Review by Jill Hedgecock
Imagine having a daughter who can tell if you’re lying. Imagine your son, Buddy, can see the future, but not all the details. Imagine your other son, Frankie, can move things with his mind, but because he is a chronic failure as an entrepreneur, he has gotten involved with the mob to solve his business investment debts. These are just a few of the issues that the patriarch of the family, Teddy Telemachus, must grapple with in Spoonbenders by Daryl Gregory (2017, Random House LLC, paperback, 416 pages $24.54).
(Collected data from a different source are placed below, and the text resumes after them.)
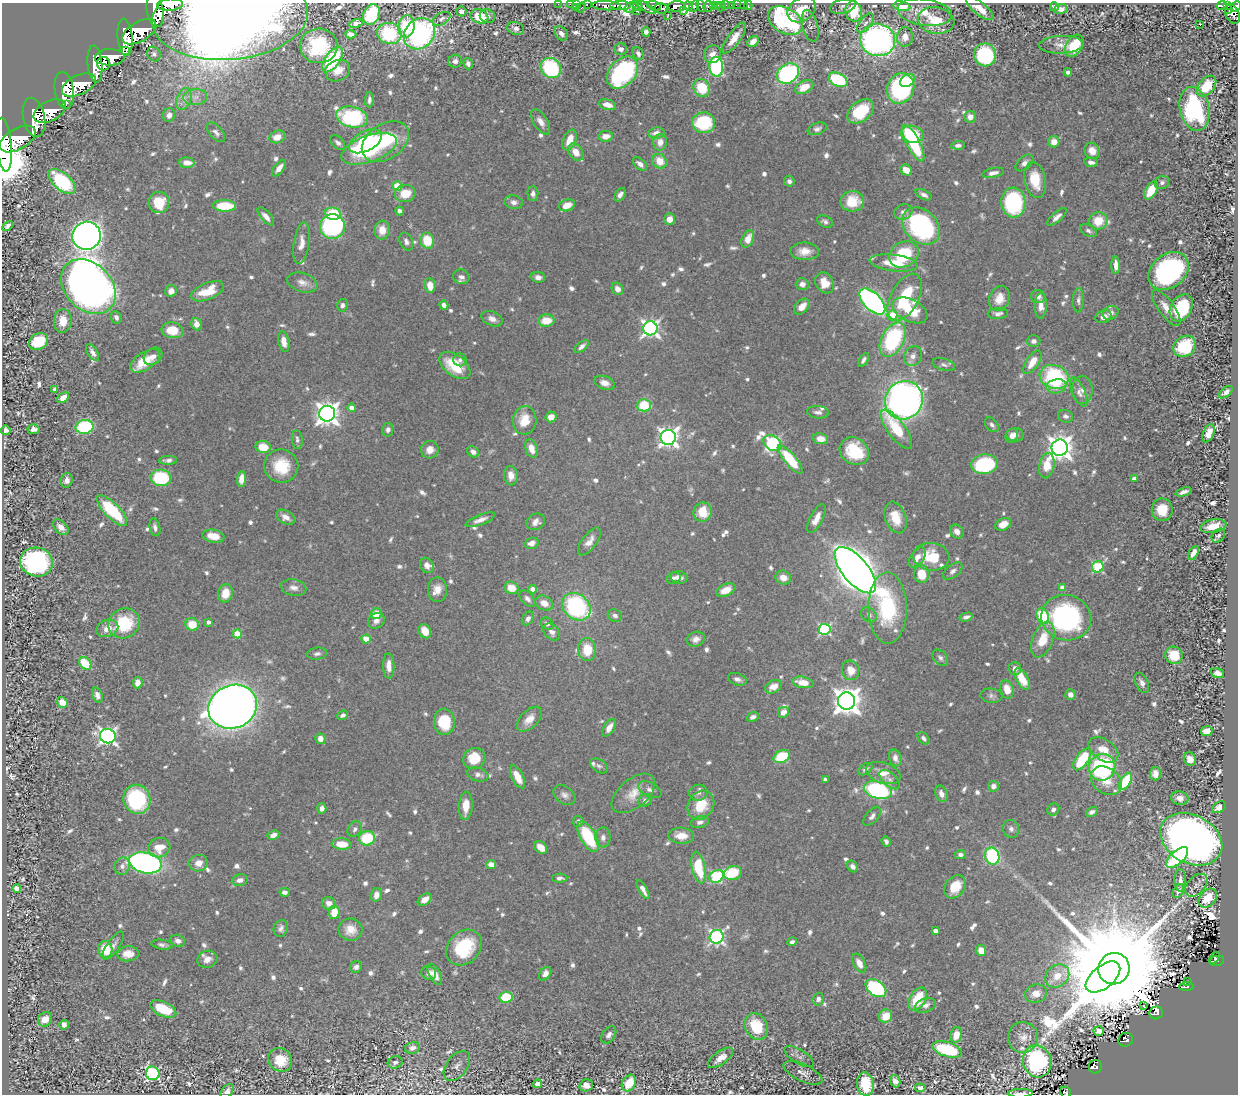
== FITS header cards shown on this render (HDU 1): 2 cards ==
NAXIS1  =                 1236
NAXIS2  =                 1092

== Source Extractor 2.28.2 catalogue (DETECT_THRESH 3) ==
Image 1236 x 1092 px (HDU 1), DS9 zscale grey, 1 PNG px = 1 image px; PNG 1240 x 1096 px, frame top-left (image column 1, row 1092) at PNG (2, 3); each listed source drawn as its Kron ellipse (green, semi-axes under 4 px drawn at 4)
Background 1.26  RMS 0.022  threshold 0.0646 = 3 sigma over >= 5 px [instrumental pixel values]
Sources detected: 874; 1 with non-positive FLUX_AUTO (blend fragments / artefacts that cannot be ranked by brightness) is neither listed nor drawn; of the other 873, the 500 brightest by FLUX_AUTO listed and drawn (373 fainter detections omitted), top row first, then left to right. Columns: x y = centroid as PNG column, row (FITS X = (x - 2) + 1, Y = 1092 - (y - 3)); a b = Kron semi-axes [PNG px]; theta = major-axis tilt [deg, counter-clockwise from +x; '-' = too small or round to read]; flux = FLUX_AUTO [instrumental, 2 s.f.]
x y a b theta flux
558 4 2 2 - 16
570 4 3 2 - 20
577 4 2 2 - 17
587 4 3 2 - 31
170 5 13 6 2 880
725 5 3 2 - 46
731 5 2 2 - 15
736 5 2 2 - 10
744 5 2 2 - 4.9
1222 5 5 3 - 210
606 6 15 4 -3 1500
620 6 10 4 -1 2000
638 6 5 3 - 230
654 6 7 4 -14 530
677 6 9 5 4 2400
688 6 5 3 - 960
694 6 6 4 57 300
701 6 6 3 -67 480
708 6 6 4 80 440
714 6 4 3 - 84
717 6 3 3 - 230
748 6 4 2 - 9.1
843 6 13 7 15 5.1
902 6 8 5 -10 45
1227 6 4 3 - 190
581 7 5 3 - 89
632 7 7 5 24 510
645 7 12 4 -32 1100
721 7 5 3 - 24
1054 7 4 4 - 4.8
1236 7 6 4 46 580
576 8 2 2 - 8.3
662 8 7 5 -13 880
980 9 17 6 -38 23
1061 9 6 5 - 5.8
802 10 15 11 34 27
1229 10 4 3 - 120
155 11 16 8 -81 5900
461 11 5 5 - 6
637 11 4 2 - 270
684 11 4 3 - 190
854 11 10 8 -77 52
925 12 27 13 -8 35
371 14 11 8 66 96
1232 14 10 7 -62 810
668 15 3 2 - 10
479 16 9 7 -22 47
488 16 8 6 -19 6.6
230 17 78 43 5 830
441 19 10 5 30 4.9
936 20 18 13 -10 48
785 21 19 12 -30 260
356 23 7 4 16 8.4
865 23 11 6 52 5.8
1200 24 3 3 - 42
406 26 11 8 82 68
810 26 16 8 -75 5.8
516 28 9 6 -22 7.2
139 32 19 10 30 5300
646 32 4 4 - 5.4
389 33 12 10 -12 150
561 33 8 6 -51 7.7
351 34 5 4 - 8.7
420 34 17 14 46 330
125 37 19 7 -85 6600
905 37 10 8 81 14
734 38 18 6 54 20
878 40 17 16 - 590
753 42 6 4 45 9.8
1061 45 22 9 2 14
319 46 19 17 3 87
1074 46 12 8 59 44
621 49 6 6 - 7.4
126 51 2 2 - 2600
638 53 7 5 -66 5.3
154 54 7 6 - 4.8
713 54 9 8 - 9.9
985 55 11 11 - 150
110 57 15 8 2 5100
333 59 15 7 55 110
455 61 7 6 - 6.4
95 64 19 7 -84 6400
104 64 7 6 - 1900
468 64 6 4 -74 5.6
716 67 10 7 -88 220
551 68 11 9 -46 140
338 71 13 10 23 16
1068 72 4 4 - 5.5
622 73 18 13 47 240
788 73 12 9 36 260
838 80 10 6 -26 130
908 80 8 6 37 30
79 85 18 9 24 5900
1207 86 12 7 49 58
804 87 9 6 27 24
702 88 9 8 - 48
901 88 15 13 67 220
64 90 18 9 -82 6600
195 97 12 8 6 10
184 99 11 7 68 9
369 100 8 4 87 5
66 104 2 2 - 3400
608 105 9 5 -15 12
1195 109 22 14 -77 210
50 111 17 10 27 5600
861 111 15 10 37 68
169 115 7 6 - 10
34 117 20 11 -78 6500
352 117 16 10 -12 170
970 117 6 6 - 12
541 122 14 7 -58 10
704 123 11 10 - 92
817 129 10 6 19 5.3
216 132 12 6 -50 6.1
656 133 8 5 6 10
912 134 11 8 -13 96
606 136 7 5 7 14
277 137 8 6 19 17
18 139 20 10 29 7000
570 140 11 6 66 19
365 141 17 10 28 84
385 142 26 17 34 83
660 142 8 7 - 13
1054 142 5 5 - 16
338 143 9 5 -43 5.2
913 143 20 6 -63 89
4 145 27 8 -84 6600
958 145 7 4 2 5.7
369 149 29 13 19 200
1092 151 8 7 - 17
576 152 9 6 -56 18
660 161 7 7 - 24
1091 162 7 4 -11 6.2
187 163 7 5 -3 14
1024 163 10 6 41 6.4
640 164 8 5 -41 7.5
279 168 10 4 51 12
906 170 6 5 - 16
993 173 11 5 11 9.1
1035 180 18 10 -78 36
62 181 16 8 -42 140
789 181 5 5 - 5.3
1162 182 7 6 - 5.8
397 186 5 5 - 57
1151 190 10 5 61 36
405 193 10 8 5 29
533 194 7 5 -89 5.2
620 195 7 5 56 7
924 195 9 4 -26 5.8
852 201 11 10 - 31
159 202 10 10 - 40
514 202 9 6 -11 6.6
1013 202 15 12 -87 170
567 205 8 5 21 16
224 206 11 6 -1 55
400 211 4 4 - 5.8
903 212 9 7 19 8.9
333 214 8 6 -7 64
266 216 11 5 -49 10
1057 217 12 5 41 8.4
669 219 6 5 - 12
1098 221 9 8 - 33
825 222 8 5 -25 4.8
8 226 6 4 45 5.5
332 226 12 12 - 280
921 226 21 16 -43 220
382 230 9 7 86 18
1088 231 9 5 -28 5.1
86 236 14 14 - 1500
748 239 9 5 66 17
427 241 8 6 -77 48
406 242 9 6 -64 5.5
301 243 21 7 82 14
805 251 14 9 1 17
904 255 15 12 28 81
894 263 24 8 -7 35
1116 265 9 4 -88 10
1169 271 22 16 39 310
461 277 8 7 - 7.4
538 277 7 5 -7 7.9
302 282 15 9 -18 11
825 283 11 9 -60 22
802 284 6 6 - 6.9
430 285 7 5 -85 18
88 287 31 23 -45 2200
617 289 6 5 - 9.1
171 291 6 5 - 9.8
207 291 17 8 23 39
905 297 25 14 62 96
1038 297 7 6 - 7.9
999 299 13 10 67 19
1078 300 12 5 87 5.5
872 302 16 8 -45 430
342 305 6 5 - 5.1
444 305 4 4 - 7.8
1041 306 13 6 88 14
802 307 9 6 46 14
1166 308 21 8 -54 16
1181 308 14 10 60 90
910 310 19 11 -26 45
1111 313 8 6 30 6.5
998 314 10 5 3 6.3
892 315 5 5 - 41
116 317 6 5 - 5.1
1104 317 8 6 19 10
492 319 11 7 -23 8.8
63 321 12 8 84 22
546 321 8 6 4 28
196 324 6 5 - 14
650 328 7 7 - 540
172 330 11 8 -10 34
893 340 18 11 62 160
1034 341 7 6 - 5.8
38 342 10 7 28 75
284 342 10 5 -79 12
582 346 8 4 40 5.9
1185 346 12 10 34 79
93 352 9 4 -60 7
153 356 10 8 37 9.4
913 356 10 8 63 9.5
460 360 7 6 - 4.9
863 360 8 4 56 4.8
145 361 17 8 33 31
1032 362 13 6 56 23
455 365 18 10 -38 55
944 365 11 6 -16 5.1
1054 377 15 11 -19 160
604 383 10 6 -19 12
1056 386 10 7 9 15
55 389 4 4 - 4.7
1082 390 14 10 -88 12
1079 392 15 6 -66 9
1226 392 8 4 40 6.7
63 398 7 4 37 17
904 400 20 18 52 830
644 405 7 6 - 53
352 408 4 4 - 12
818 412 11 6 -5 5.8
327 414 8 8 - 1300
1065 416 8 6 -18 5.3
551 417 6 5 - 14
525 420 14 11 83 34
992 425 8 5 -48 5.1
85 427 9 7 10 140
33 429 6 5 - 6.8
896 429 23 8 -53 55
6 430 5 4 - 6.2
388 430 7 5 79 5.3
1209 433 9 5 70 14
1015 435 8 7 - 11
1012 436 7 6 - 7.2
668 437 7 7 - 770
821 439 8 5 -9 15
297 440 9 5 -84 5.7
772 443 10 7 -34 280
263 447 7 6 - 30
531 448 9 6 -72 16
1060 448 8 8 - 1400
430 450 9 8 - 12
854 451 15 13 -37 58
473 452 6 5 - 8
790 459 18 5 -49 77
168 460 9 4 3 5.6
985 464 13 10 6 150
281 466 17 16 - 50
1047 466 13 7 78 31
511 476 10 7 -84 13
161 478 10 8 -4 110
241 479 7 4 83 15
1134 479 4 4 - 8.5
67 480 7 6 - 9.2
1183 492 8 3 19 7.1
1162 510 11 10 - 37
112 511 20 7 -45 110
703 512 9 9 - 33
286 517 10 6 -29 10
895 517 16 10 -70 32
816 518 16 6 62 16
480 520 15 5 21 10
536 522 9 8 - 8.6
1003 524 8 6 27 19
1213 526 13 6 10 26
61 527 9 6 -47 12
155 527 9 5 -76 5.7
957 532 7 6 - 9.3
213 536 11 6 -10 25
1218 536 8 5 47 5
589 541 16 7 53 13
532 543 7 5 20 12
1193 553 8 4 61 8.4
917 557 11 6 54 11
931 557 18 14 -7 48
36 562 16 14 -12 280
427 565 8 6 -61 8.4
1098 567 6 5 - 130
855 570 28 13 -50 2900
953 571 11 6 39 6.2
922 574 9 7 -77 34
679 577 8 6 -13 7.8
673 578 7 5 19 4.9
783 578 8 7 - 13
1062 587 4 4 - 15
294 588 13 8 -11 9.1
511 588 7 6 - 24
533 589 4 4 - 17
437 590 12 9 -90 15
726 590 10 6 25 18
225 593 9 7 76 25
527 599 9 6 -46 6.1
544 603 9 7 -27 15
576 607 15 12 -40 190
888 608 36 19 -89 130
376 614 5 5 - 24
869 615 9 6 -43 5.2
615 616 7 6 - 5
1043 616 8 6 -62 79
966 617 6 3 16 5.4
528 618 7 5 55 5.4
1066 618 25 22 -15 250
376 621 9 7 34 7.9
209 622 4 4 - 5
124 623 16 14 33 78
192 624 6 6 - 33
547 624 7 5 -39 4.8
107 628 11 8 22 17
825 629 6 5 - 190
425 631 7 5 -57 21
552 632 10 7 -47 6.8
237 634 4 4 - 36
366 639 4 4 - 28
696 639 9 7 17 9.6
1043 640 18 10 68 35
587 650 11 9 -87 37
317 654 10 6 6 5.3
1174 655 9 8 - 40
940 658 9 6 -50 4.9
85 663 7 5 -45 44
389 666 12 5 -87 13
1015 669 7 6 - 7.3
851 670 10 8 -75 18
1217 673 7 5 -19 11
737 679 10 6 -20 6
1022 679 12 6 -60 33
803 682 11 5 -10 21
138 683 6 5 - 9.4
1142 683 11 6 -65 8.1
773 687 9 6 29 16
1007 690 9 6 -73 21
97 695 8 5 -71 8.7
1070 695 5 5 - 8.2
991 696 11 7 -6 5.2
847 701 8 8 - 1900
62 702 5 5 - 23
233 707 25 21 23 2200
783 712 6 5 - 10
343 715 5 4 - 5.6
753 717 6 4 19 5.4
529 719 15 8 44 15
444 722 13 10 -87 65
609 728 10 5 60 13
1207 731 6 5 - 18
108 736 8 7 - 530
923 738 7 5 -50 5.1
320 739 5 5 - 9.7
1103 750 16 10 -36 26
782 756 8 6 25 62
895 758 8 6 -72 8.5
474 759 11 10 - 45
1082 759 13 6 54 92
1190 759 7 6 - 10
599 766 10 6 -33 4.9
1102 767 14 13 - 210
865 769 8 5 37 5.1
883 773 18 10 -18 19
1155 773 7 5 88 9.7
478 774 11 6 -16 7
517 777 12 5 -63 23
825 779 4 3 - 4.9
890 779 12 6 -43 6.6
1106 781 17 12 -38 27
1125 781 10 5 58 73
993 786 5 5 - 8.1
650 790 12 7 -27 6.9
878 790 14 8 -15 230
633 793 26 14 40 26
698 793 9 8 - 6.8
941 794 9 6 -69 8.5
564 795 12 8 -35 7.6
1180 798 9 7 -10 10
137 799 15 13 -71 150
645 800 7 6 - 7.3
701 805 15 12 57 42
466 806 14 7 87 23
1219 807 8 5 32 9.7
322 808 5 4 - 7.3
1053 809 6 5 - 5.9
1092 812 6 4 37 5.9
872 816 11 6 50 5.8
578 821 5 5 - 4.9
700 822 9 5 17 5.8
355 829 8 6 52 5.5
1011 829 9 8 - 6.2
273 835 6 4 27 9.2
681 836 13 8 -2 18
588 837 17 7 -61 100
603 837 10 7 -89 7.5
367 838 8 7 - 66
1191 839 33 24 -28 1500
886 841 5 4 - 4.9
342 844 10 5 -6 29
541 847 7 5 -45 15
159 848 11 9 21 26
960 855 5 4 - 5.5
992 856 8 7 - 150
1177 857 13 6 42 120
145 863 16 10 -12 510
199 863 9 8 - 15
491 864 5 4 - 13
122 866 9 7 73 7
698 867 16 6 -79 67
853 867 6 5 - 5.9
733 873 9 7 18 62
716 876 7 6 - 140
560 878 7 4 1 4.9
240 880 8 5 11 9
1180 880 11 6 -88 7.7
1196 885 13 8 47 7.3
955 887 13 9 52 35
17 889 4 4 - 19
643 890 10 4 -61 7.9
1178 891 8 5 58 5.3
285 892 5 4 - 6.9
376 895 7 5 75 12
1208 898 11 7 46 22
425 900 8 5 36 15
329 903 7 6 - 10
334 912 7 5 85 27
281 928 9 7 71 5.9
350 930 12 11 - 18
935 931 4 4 - 9.8
717 937 7 6 - 370
178 941 7 5 -20 7.2
792 942 5 4 - 4.8
162 945 10 5 -8 5.1
113 946 16 6 55 7
464 948 20 16 47 84
105 949 8 7 - 44
981 950 5 5 - 18
128 954 11 7 4 15
1215 958 6 2 52 15
207 959 10 8 16 12
1217 961 7 5 12 95
859 963 10 6 -62 13
356 967 6 5 - 7
1114 969 16 15 - 75000
429 973 7 6 - 8.2
435 974 11 5 -62 11
545 974 7 5 55 8.1
1057 976 13 10 39 23
1103 977 20 11 39 2100
1187 982 3 2 - 7.2
1186 987 7 4 3 130
876 988 11 7 -35 190
1036 994 11 9 19 18
506 997 7 5 10 56
818 999 6 5 - 5.4
918 999 12 8 58 48
925 1005 10 7 21 6.5
1143 1006 3 2 - 5.7
163 1009 14 7 -24 43
1156 1013 7 6 - 140
886 1016 7 6 - 27
45 1019 8 6 45 18
64 1025 5 4 - 8.7
756 1026 14 11 -62 58
1099 1031 5 5 - 5.4
609 1035 9 6 55 5.9
956 1035 8 6 76 21
1023 1037 15 15 - 19
1126 1040 7 6 - 140
412 1048 7 6 - 6.7
947 1049 15 7 -17 100
799 1057 16 7 -32 8.3
721 1058 15 6 36 14
280 1060 12 11 - 35
1037 1061 16 14 -73 260
395 1062 7 6 - 5.3
457 1066 17 10 53 7.8
1095 1067 6 6 - 130
153 1073 7 6 - 250
803 1073 21 8 -25 11
895 1081 6 5 - 8.1
629 1083 9 6 58 44
537 1084 4 4 - 18
865 1084 12 8 -82 70
586 1085 7 6 - 10
920 1088 5 3 - 5.4
227 1091 8 5 55 6.8
1066 1092 6 5 - 49
1020 1093 12 3 1 6.6
At the frame edge (FLAGS 8, measured only in part): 13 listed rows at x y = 558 4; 570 4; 577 4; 587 4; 170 5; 581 7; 1236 7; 155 11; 230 17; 4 145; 227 1091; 1066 1092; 1020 1093
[373 fainter detections neither listed nor drawn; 1 non-positive-flux detection neither listed nor drawn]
Teddy, a card shark and con man who married Maureen – the real deal when it comes to supernatural powers – fathered three children with special gifts. His children’s unique talents are both a blessing and a curse. His daughter and eldest child, Irene, has also passed psychic traits on to her child (Teddy’s grandchild), Matt. Matt is 14, though his family seems to have forgotten a year and constantly calls him a 13 year-old, is a typical preteen boy in many ways. But when he accidentally discovers that his consciousness can travel outside his body and confides in his Uncle Frankie, he’s soon recruited into Frankie’s plot to steal mob money from a safe in a nearby tavern.
Meanwhile, Buddy, a grown man of few words, can’t see the whole future is trying to control the future to avoid a disastrous event called “The Zap.” As a widower, Teddy spends his free time trolling grocery stores for lady friends. Enter Graciella, a mob wife and object of Teddy’s latest infatuation. But it soon becomes apparent there’s more to this story—a lot more, and the reader soon discovers that Buddy’s visions and mobsters are inexplicably intertwined.
Amid exploring all these varied characters and their unusual lives, the backstory of how Teddy met his wife and how the government recruited her to spy on the Russians round out the story. Enormously creative and crafted, Spoonbenders, is a one-of-a-kind read filled with humor, and despite all its quirkiness manages to explore the depths of family bonds and the extraordinary resilience of humanity amid chaos.
Spoonbenders was a Nebula Award Finalist, one of NPR’s Best Books of the Year, and an Amazon Best Book. Paramount and Anonymous Content are developing it for television.
Daryl Gregory lives and writes full-time in Oakland. He is an award-winning writer of genre-mixing novels, stories, comics and even a video game. Some of his other works include a young adult novel Harrison Squared (Tor, March 2015), a Locus Award finalist, Afterparty which was an NPR and Kirkus Best Fiction book and Pandemonium, a finalist for the World Fantasy award. His novella, We are All Completely Fine, won the World Fantasy award and the Shirley Jackson award.